Friday, June 11, 2010

Underdogs

So often, we are reminded that basketball players aren’t like us. Charles Barkley told us they’re not role models. Unlike the 1950’s and 60’s, when teams had “territorial” draft picks, they’re not from here. Remember, Paul Pierce grew up in the shadow of the Great Western Forum as a Lakers fan. And many of these guys make more money in a single year than we’ll see in an entire lifetime. We’re reminded of these things, time and time again. Yet, we keep plopping down the cash to support “our” team. Thirty bucks for the cheap seats, a hundo for the loge, and God-knows-what for those seats you’ll never see me in. I often take Jay to task for his emotional attachment to the Bruins: “you’re rooting for laundry; these guys don’t care about you!”
But when the NBA Finals come around with one team standing in Hollywood gold and the other in St. Patty’s Day green, storylines emerge whether they’re relevant or not. The team takes on the personality of the city. It was perfect in the 80’s: a guy named “Magic” leading the showy Lakers against a farm boy (Bird) and the gritty Celtics. No matter that Earvin Johnson Jr. was from Lansing, MI and the least glitzy background you can imagine. It was West Coast vs. East Coast. Hollywood meeting the working class heroes. A Lamborghini against a Ford Tempo.
When the Celtics-Lakers rivalry “renewed” in 2008, the talking heads started making the same old comparisons. The Celtics (and their fans) were tougher, hungrier. After a while, we started to believe it, and we fell in love with those 2008 champs, despite the fact that Kevin Garnett’s “anything is possible” exclamation went straight to a shoe commercial and Paul Pierce spent the summer mouthing off about being the best player alive. We supported them unconditionally: they put another banner in the rafters – those were our guys! Yet, two years later, when a veteran 2010 squad coasted through a regular season where they seemingly couldn’t care less, I wondered if we as fans could force ourselves to identify with this team anymore. Had the Celtics become the Lakers? Too cool to care?

Through three rounds of the playoffs, they showed they did care, and succeeded even though every notable media outlet had written them off. Over the course of six weeks, the Celtics dismantled teams headed by three of the leagues biggest superstars: “The Flash” Dwayne Wade, “The King” LeBron James, and “Superman” Dwight Howard. But as the Finals approached, the majority again sided with the Lakers. Kobe Bryant was an “assassin.” Posing in magazines looking like E.T. The Spaniard, Pau Gasol, a onetime prodigy, finally added toughness to his impressive post-up game. Lamar Odom, now married into a family that is singlehandedly eating away at our society like spilled acid in a high school science lab (the Kardashians) settled into a role as a versatile weapon off the bench. The Lakers were the team. The Lakers had  DiCaprio, Stallone, even “E” from Entourage sitting courtside. The Celtics? Boston? New England? Underdogs.
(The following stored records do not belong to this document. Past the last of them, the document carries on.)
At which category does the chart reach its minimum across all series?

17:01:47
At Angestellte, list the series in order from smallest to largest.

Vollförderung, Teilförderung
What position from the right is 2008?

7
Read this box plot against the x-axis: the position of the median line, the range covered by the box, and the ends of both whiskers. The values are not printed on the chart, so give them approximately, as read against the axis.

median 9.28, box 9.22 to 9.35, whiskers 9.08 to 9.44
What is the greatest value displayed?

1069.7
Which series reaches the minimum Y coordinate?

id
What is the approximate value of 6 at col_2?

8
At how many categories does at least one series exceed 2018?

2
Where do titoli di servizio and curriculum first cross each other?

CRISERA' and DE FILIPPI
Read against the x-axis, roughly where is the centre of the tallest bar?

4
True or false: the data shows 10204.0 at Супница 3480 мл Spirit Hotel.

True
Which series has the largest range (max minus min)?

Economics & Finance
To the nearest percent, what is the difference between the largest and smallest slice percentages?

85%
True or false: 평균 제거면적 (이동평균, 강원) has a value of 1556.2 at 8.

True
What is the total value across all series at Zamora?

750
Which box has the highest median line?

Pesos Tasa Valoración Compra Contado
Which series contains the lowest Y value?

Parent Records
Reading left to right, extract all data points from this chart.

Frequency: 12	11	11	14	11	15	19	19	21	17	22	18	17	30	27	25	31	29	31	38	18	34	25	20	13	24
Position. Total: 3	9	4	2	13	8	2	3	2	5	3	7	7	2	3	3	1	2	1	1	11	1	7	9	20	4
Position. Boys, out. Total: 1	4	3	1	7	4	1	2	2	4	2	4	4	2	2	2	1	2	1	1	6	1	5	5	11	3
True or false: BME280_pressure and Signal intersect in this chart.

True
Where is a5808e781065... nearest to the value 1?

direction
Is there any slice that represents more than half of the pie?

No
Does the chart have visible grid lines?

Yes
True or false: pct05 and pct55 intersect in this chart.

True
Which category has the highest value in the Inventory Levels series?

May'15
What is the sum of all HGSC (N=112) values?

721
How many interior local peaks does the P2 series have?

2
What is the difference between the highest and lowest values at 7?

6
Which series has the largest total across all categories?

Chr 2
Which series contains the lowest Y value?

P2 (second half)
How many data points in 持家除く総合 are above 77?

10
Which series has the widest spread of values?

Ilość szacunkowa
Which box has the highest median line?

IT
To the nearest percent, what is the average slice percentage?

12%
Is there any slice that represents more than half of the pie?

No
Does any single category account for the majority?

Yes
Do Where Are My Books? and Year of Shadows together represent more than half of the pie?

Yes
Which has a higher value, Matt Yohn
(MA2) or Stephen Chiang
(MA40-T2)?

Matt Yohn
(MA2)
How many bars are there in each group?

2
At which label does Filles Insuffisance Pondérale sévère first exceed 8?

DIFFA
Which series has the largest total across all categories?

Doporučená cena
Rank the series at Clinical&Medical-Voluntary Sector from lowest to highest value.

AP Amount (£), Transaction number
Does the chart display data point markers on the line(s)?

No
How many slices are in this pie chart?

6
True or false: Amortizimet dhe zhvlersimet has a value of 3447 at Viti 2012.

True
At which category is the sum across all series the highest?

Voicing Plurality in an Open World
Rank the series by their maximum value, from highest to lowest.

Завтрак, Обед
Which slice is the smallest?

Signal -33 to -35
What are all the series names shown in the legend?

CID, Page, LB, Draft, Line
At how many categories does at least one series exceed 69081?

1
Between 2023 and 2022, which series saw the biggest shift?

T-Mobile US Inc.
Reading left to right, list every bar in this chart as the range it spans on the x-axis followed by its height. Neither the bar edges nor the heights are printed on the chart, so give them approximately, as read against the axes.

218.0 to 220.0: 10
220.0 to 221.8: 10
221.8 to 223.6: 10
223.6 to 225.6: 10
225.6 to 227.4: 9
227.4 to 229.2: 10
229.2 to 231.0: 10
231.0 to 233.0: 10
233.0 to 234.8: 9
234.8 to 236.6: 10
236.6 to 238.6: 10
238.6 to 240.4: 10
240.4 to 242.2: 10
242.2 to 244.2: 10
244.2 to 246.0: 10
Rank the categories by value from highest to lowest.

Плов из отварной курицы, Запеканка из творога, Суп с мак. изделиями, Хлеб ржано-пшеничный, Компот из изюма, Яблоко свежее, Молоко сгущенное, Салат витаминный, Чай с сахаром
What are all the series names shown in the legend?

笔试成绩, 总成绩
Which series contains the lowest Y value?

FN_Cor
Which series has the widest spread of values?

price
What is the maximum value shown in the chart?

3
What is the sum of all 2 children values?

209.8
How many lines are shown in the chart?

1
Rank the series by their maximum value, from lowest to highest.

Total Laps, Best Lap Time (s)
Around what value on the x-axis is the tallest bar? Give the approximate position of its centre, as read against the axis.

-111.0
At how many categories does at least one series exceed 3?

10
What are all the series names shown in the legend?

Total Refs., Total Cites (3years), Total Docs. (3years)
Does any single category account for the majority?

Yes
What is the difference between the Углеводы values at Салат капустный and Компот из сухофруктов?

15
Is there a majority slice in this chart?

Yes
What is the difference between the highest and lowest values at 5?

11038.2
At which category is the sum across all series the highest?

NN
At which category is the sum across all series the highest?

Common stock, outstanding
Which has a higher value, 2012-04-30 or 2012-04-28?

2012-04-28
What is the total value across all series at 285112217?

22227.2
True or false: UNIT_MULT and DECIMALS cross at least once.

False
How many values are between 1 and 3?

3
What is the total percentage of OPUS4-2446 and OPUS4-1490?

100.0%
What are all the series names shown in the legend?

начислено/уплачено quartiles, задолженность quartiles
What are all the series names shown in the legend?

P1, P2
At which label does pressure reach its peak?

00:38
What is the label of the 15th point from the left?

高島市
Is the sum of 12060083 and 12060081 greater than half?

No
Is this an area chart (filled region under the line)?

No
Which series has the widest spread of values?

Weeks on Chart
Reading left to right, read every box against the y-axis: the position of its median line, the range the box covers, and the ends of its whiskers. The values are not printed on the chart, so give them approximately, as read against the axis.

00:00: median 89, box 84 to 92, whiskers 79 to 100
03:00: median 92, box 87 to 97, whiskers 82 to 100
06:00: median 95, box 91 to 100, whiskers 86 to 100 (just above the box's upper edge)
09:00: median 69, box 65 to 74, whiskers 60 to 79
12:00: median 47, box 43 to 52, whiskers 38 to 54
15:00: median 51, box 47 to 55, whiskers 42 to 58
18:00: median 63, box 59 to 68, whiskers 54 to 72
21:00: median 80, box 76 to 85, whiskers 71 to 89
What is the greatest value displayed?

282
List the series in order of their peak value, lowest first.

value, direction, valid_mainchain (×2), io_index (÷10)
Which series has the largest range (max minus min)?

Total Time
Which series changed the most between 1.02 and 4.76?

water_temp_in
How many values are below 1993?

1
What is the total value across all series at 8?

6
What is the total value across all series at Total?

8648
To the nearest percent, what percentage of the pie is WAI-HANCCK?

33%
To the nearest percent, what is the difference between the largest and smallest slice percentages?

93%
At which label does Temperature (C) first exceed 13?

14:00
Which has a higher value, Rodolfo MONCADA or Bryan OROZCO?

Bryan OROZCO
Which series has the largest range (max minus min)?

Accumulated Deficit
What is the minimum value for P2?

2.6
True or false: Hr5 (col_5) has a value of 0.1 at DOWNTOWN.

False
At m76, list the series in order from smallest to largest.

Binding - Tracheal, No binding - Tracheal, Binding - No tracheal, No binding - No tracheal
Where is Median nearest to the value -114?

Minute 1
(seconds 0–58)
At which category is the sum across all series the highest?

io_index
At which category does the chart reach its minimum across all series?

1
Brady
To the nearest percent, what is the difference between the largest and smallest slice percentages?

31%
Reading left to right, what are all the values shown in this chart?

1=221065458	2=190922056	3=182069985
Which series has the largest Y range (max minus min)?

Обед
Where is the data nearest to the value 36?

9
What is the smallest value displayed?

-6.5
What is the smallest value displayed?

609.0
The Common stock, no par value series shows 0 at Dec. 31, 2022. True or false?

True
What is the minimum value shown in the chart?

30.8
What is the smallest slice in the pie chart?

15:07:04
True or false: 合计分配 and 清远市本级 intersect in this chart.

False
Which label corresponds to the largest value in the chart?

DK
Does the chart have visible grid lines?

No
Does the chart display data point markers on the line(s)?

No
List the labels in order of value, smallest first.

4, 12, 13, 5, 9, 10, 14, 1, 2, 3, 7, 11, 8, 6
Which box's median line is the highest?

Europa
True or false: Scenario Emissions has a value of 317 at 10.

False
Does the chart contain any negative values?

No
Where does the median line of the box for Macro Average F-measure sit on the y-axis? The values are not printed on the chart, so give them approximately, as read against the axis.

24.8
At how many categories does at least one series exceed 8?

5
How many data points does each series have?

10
Who cares if Laker fans are just as likely to be “Boyz N the Hood” as they are Carlton Banks? The Lakers and their fanbase? Soft. This is New England, guy, the cradle of bleepin’ liberty as you know it and home to the toughest sons-of-a-musket you can muster. The celebs? Donnie Wahlberg from The Dot and Maria Menounos from Meffa. The fans? Bunch of “old salt” fishermen, two-boat Irishmen, inner-city scrappers. You’re gonna call us out? You think our Celtics are gonna lose?

Last night, two of the biggest underdogs keyed the Celtic victory, much to the delight of fans across these six states, whether they’re somewhere up in the wilds of Vermont or doing shots at a downtown establishment. Glen Davis, a 6’8”, near-300-pound overgrown infant, barreling past Eurotrash Gasol and drop-stepping all over Lamar Kardashian for the “and-one” time after time, totaled 18 points in 22 minutes with four offensive rebounds and one big drool spot on the parquet floor. Five-foot-nothing and clearly ADHD-riddled Nate Robinson took a hack from Odom and got right in his face like Hulk Hogan staring up at Andre the Giant at Wrestlemania 3. C’mon son! Nate might’ve gotten a technical for that (and the always-composed Ray Allen properly admonished him) but the place was electric. You know why?

The underdog Celtics were at it again. Nobody invited Big Baby and Nate Robinson to the party. But guess who’s coming to dinner?

The series is tied 2-2. Game 5 is Sunday night in Boston.